■ **Task to complete**: Reproduce the data below word for word, from its first line down to and including the line that contains "Sie möchten alle Artikel lesen?".

-- Provided information follows --

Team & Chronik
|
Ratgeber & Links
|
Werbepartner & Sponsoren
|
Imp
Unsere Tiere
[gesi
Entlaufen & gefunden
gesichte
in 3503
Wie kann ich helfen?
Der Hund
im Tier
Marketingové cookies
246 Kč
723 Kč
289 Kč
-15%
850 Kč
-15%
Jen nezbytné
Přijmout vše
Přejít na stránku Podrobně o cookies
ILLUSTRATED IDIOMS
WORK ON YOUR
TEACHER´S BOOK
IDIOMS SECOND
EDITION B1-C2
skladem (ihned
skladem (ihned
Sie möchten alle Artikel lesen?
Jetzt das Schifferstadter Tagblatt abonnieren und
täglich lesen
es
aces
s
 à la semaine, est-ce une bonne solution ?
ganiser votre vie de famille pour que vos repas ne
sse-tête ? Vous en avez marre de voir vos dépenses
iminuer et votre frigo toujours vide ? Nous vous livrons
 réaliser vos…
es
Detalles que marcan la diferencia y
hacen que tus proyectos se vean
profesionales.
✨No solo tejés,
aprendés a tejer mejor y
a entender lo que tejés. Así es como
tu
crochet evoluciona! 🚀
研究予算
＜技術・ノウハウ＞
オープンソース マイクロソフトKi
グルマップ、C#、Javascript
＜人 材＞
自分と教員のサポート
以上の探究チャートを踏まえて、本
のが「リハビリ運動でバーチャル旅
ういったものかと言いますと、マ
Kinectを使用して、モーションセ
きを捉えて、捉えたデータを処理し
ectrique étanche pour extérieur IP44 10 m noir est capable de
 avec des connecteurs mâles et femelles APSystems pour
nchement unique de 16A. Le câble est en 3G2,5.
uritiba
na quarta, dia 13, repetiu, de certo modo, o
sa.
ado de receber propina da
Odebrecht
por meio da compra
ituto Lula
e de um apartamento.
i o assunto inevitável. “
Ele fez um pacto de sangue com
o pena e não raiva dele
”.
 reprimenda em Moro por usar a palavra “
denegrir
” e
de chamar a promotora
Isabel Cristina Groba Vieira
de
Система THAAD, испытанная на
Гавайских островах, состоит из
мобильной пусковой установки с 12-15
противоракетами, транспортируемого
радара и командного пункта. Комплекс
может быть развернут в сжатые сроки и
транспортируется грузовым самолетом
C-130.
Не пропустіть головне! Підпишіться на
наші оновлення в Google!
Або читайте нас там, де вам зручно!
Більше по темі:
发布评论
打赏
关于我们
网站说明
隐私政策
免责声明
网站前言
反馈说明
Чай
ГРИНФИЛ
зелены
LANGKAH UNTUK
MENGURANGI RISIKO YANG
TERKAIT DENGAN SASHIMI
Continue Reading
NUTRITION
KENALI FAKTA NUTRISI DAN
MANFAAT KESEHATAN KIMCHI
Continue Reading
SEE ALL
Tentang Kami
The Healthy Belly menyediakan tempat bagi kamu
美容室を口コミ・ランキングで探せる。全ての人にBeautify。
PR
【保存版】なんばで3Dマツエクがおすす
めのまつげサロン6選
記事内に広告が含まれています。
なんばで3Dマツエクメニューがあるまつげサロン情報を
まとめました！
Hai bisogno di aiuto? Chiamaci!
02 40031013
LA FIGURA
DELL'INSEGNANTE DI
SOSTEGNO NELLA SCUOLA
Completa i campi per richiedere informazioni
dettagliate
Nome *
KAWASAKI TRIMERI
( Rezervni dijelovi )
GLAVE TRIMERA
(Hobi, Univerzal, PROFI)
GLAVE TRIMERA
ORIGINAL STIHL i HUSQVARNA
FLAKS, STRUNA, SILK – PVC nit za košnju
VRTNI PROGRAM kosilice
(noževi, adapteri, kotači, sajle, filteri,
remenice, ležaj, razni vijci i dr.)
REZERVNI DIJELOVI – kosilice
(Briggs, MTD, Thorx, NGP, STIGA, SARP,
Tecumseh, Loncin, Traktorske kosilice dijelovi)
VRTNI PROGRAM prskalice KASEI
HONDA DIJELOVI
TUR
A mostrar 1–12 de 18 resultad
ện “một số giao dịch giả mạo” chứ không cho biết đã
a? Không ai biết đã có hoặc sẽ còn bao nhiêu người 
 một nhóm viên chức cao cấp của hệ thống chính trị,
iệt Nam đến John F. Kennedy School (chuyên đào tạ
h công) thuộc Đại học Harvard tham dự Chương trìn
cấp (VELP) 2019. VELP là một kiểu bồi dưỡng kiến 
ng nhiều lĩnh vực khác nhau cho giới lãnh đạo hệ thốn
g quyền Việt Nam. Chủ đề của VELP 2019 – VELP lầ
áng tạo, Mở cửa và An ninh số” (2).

-- Provided information concluded --

■ **Solution for this problem**:
Team & Chronik
|
Ratgeber & Links
|
Werbepartner & Sponsoren
|
Imp
Unsere Tiere
[gesi
Entlaufen & gefunden
gesichte
in 3503
Wie kann ich helfen?
Der Hund
im Tier
Marketingové cookies
246 Kč
723 Kč
289 Kč
-15%
850 Kč
-15%
Jen nezbytné
Přijmout vše
Přejít na stránku Podrobně o cookies
ILLUSTRATED IDIOMS
WORK ON YOUR
TEACHER´S BOOK
IDIOMS SECOND
EDITION B1-C2
skladem (ihned
skladem (ihned
Sie möchten alle Artikel lesen?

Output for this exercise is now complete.